January 09, 2014|By Lance Pugmire

Ronda Rousey posted a video of her first staredown this week with Feb. 22 challenger Sara McMann, and the scowl that seemed painted on the UFC women’s bantamweight champion’s face for the last year was replaced by shared laughter with her opponent, even joking.

McMann, 33, wore a T-shirt reading, “Making People Smile.”

After the pressure of starring in the UFC’s first women’s fight last February and the months-long angst of filming “The Ultimate Fighter,” before finally getting a third-round armbar victory over her hated rival Miesha Tate on Dec. 28, Rousey is in an interesting situation.

She’s disarmed. Now can McMann, a 2004 U.S. Olympic wrestling silver medalist disarm the champion in the Mandalay Bay octagon?

“I know a lot of people don’t know me, but that’s a little bit by choice,” McMann (7-0) said. “I prefer to train in quiet and don’t seek out attention or say the things that come with that.

“But I’ve been wrestling for 16 years, have gone to the highest levels, so I think that has earned me the right to say I think I can win the title.”

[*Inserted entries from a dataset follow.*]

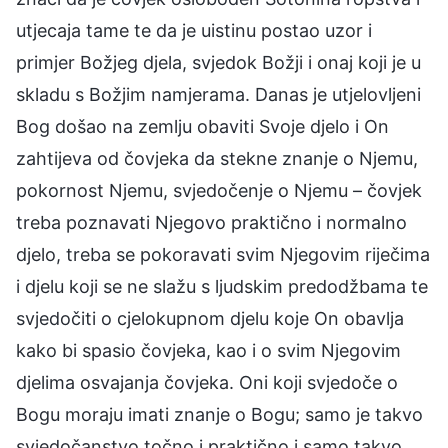
utjecaja tame te da je uistinu postao uzor i
primjer Božjeg djela, svjedok Božji i onaj koji je u
skladu s Božjim namjerama. Danas je utjelovljeni
Bog došao na zemlju obaviti Svoje djelo i On
zahtijeva od čovjeka da stekne znanje o Njemu,
pokornost Njemu, svjedočenje o Njemu – čovjek
treba poznavati Njegovo praktično i normalno
djelo, treba se pokoravati svim Njegovim riječima
i djelu koji se ne slažu s ljudskim predodžbama te
svjedočiti o cjelokupnom djelu koje On obavlja
kako bi spasio čovjeka, kao i o svim Njegovim
djelima osvajanja čovjeka. Oni koji svjedoče o
Bogu moraju imati znanje o Bogu; samo je takvo
svjedočanstvo točno i praktično i samo takvo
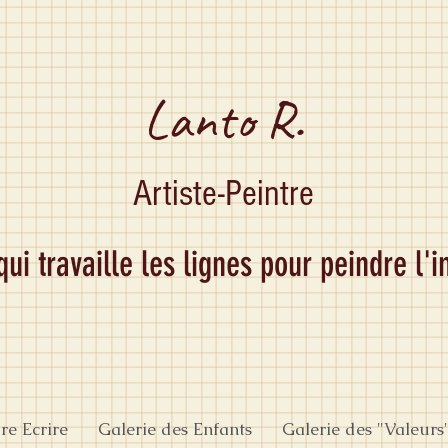
Lanto R.
Artiste-Peintre
 qui travaille les lignes pour peindre l'
re Ecrire
Galerie des Enfants
Galerie des "Valeurs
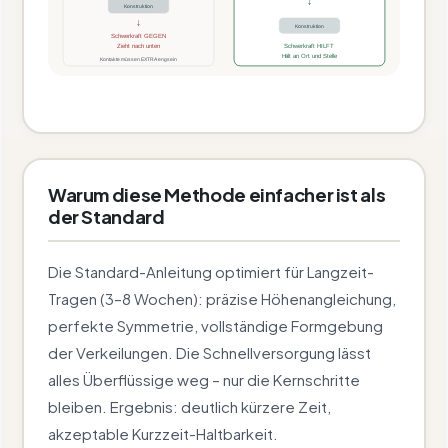
↓
Konstruktion
↓
Konstruktion
Schwerkraft GEGEN
Zieht nach unten
Schwerkraft HILFT
Hält an Ort und Stelle
Kontakte müssen EXTRA eng sein
Warum diese Methode einfacher ist als
der Standard
Die Standard-Anleitung optimiert für Langzeit-
Tragen (3–8 Wochen): präzise Höhenangleichung,
perfekte Symmetrie, vollständige Formgebung
der Verkeilungen. Die Schnellversorgung lässt
alles Überflüssige weg – nur die Kernschritte
bleiben. Ergebnis: deutlich kürzere Zeit,
akzeptable Kurzzeit-Haltbarkeit.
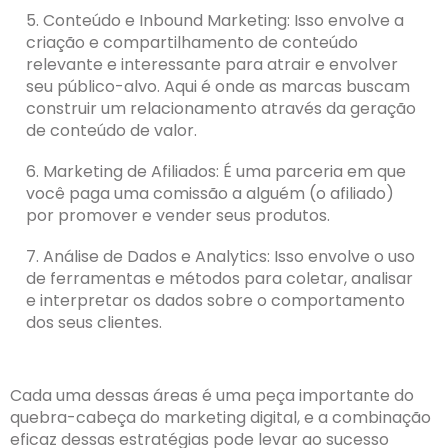
5. Conteúdo e Inbound Marketing: Isso envolve a
criação e compartilhamento de conteúdo
relevante e interessante para atrair e envolver
seu público-alvo. Aqui é onde as marcas buscam
construir um relacionamento através da geração
de conteúdo de valor.
6. Marketing de Afiliados: É uma parceria em que
você paga uma comissão a alguém (o afiliado)
por promover e vender seus produtos.
7. Análise de Dados e Analytics: Isso envolve o uso
de ferramentas e métodos para coletar, analisar
e interpretar os dados sobre o comportamento
dos seus clientes.
Cada uma dessas áreas é uma peça importante do
quebra-cabeça do marketing digital, e a combinação
eficaz dessas estratégias pode levar ao sucesso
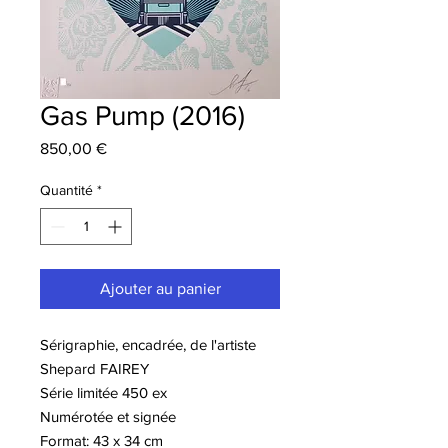
Gas Pump (2016)
Prix
850,00 €
Quantité
*
Ajouter au panier
Sérigraphie, encadrée, de l'artiste
Shepard FAIREY
Série limitée 450 ex
Numérotée et signée
Format: 43 x 34 cm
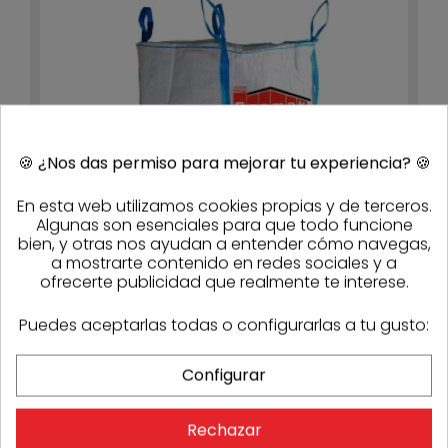
🍪
¿Nos das permiso para mejorar tu experiencia?
🍪
En esta web utilizamos cookies propias y de terceros.
Algunas son esenciales para que todo funcione
bien, y otras nos ayudan a entender cómo navegas,
a mostrarte contenido en redes sociales y a
ofrecerte publicidad que realmente te interese.
Saco escombro Big-Bag 90x90x90cm volumen 800L
Sasmak
Puedes aceptarlas todas o configurarlas a tu gusto:
6,35 €
Stock
814
Configurar
-10%
Rechazar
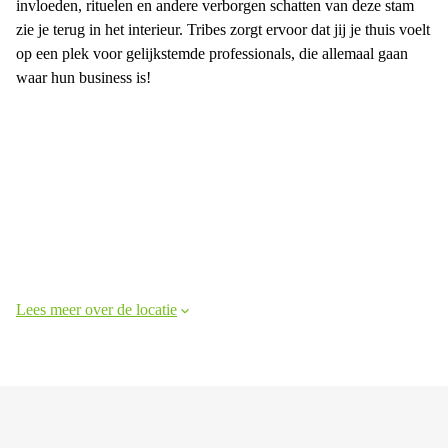
invloeden, rituelen en andere verborgen schatten van deze stam
zie je terug in het interieur. Tribes zorgt ervoor dat jij je thuis voelt
op een plek voor gelijkstemde professionals, die allemaal gaan
waar hun business is!
Lees meer over de locatie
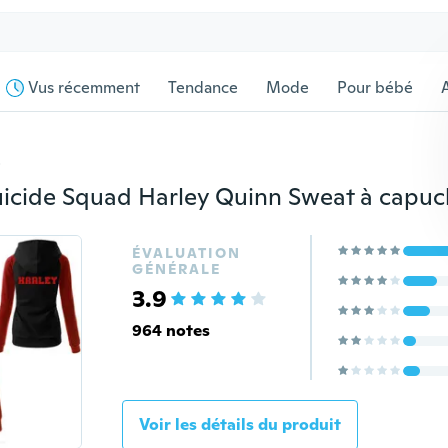
Vus récemment
Tendance
Mode
Pour bébé
s
ÉVALUATION
GÉNÉRALE
3.9
964 notes
Voir les détails du produit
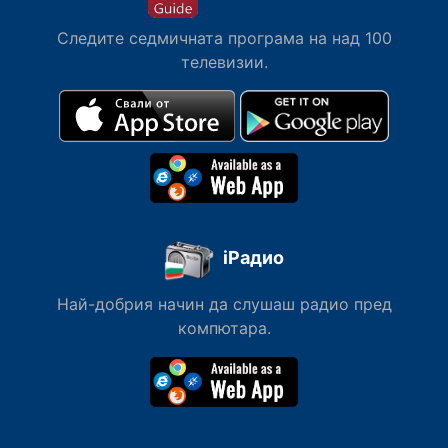
Следите седмичната програма на над 100
телевизии.
iРадио
Най-добрия начин да слушаш радио пред
компютара.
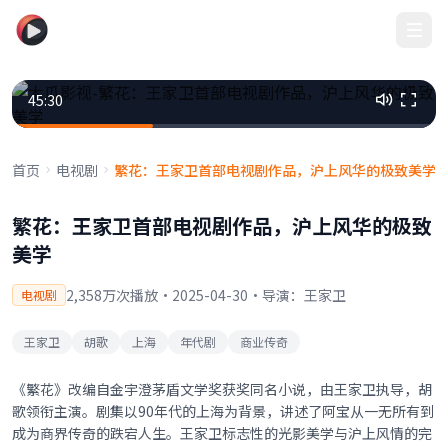
木瓜影视
45:30
首页
电视剧
繁花：王家卫首部电视剧作品，沪上风华的极致美学
繁花：王家卫首部电视剧作品，沪上风华的极致
美学
2,358万次播放
·
2025-04-30
·
导演：王家卫
电视剧
王家卫
胡歌
上海
年代剧
商业传奇
《繁花》改编自金宇澄茅盾文学奖获奖同名小说，由王家卫执导，胡
歌领衔主演。剧集以90年代的上海为背景，讲述了阿宝从一无所有到
成为商界传奇的跌宕人生。王家卫标志性的光影美学与沪上风情的完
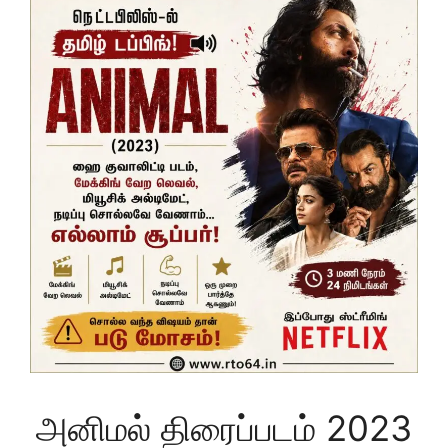
அனிமல் திரைப்படம் 2023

McMann said her wrestling base equips her to deal with Rousey’s strength advantage and famed armbar ability — she’s won all nine fights that way.

“I’m very good at adapting, taking away people’s strengths,” McMann said. “The wrestling advantage — my temperment, my style — also transitions very well.”

McMann said the reduced drama around this Rousey fight will likely stay that way. She said she’s not apt to inflame any tension.

“Once you’re out there competing, it really doesn’t make any difference,” she said.

McMann earned the title shot with a first-round technical knockout of Sheila Graff in her April UFC debut, with an injury to other top contender Cat Zingano clinching the matchup.

Her only fight before that was in July 2012, with the collapse of the Strikeforce fight organization part of the reason for her hiatus.

“I train year-round, all the time,” McMann said. “I’m perfectly fine. When you’ve had thousands of competitions in your life, it doesn’t make a difference. You’re ready to go when you need to be ready to go. I haven’t been on the sidelines with an injury. I haven’t lost any of the sharpness that I’ve had.”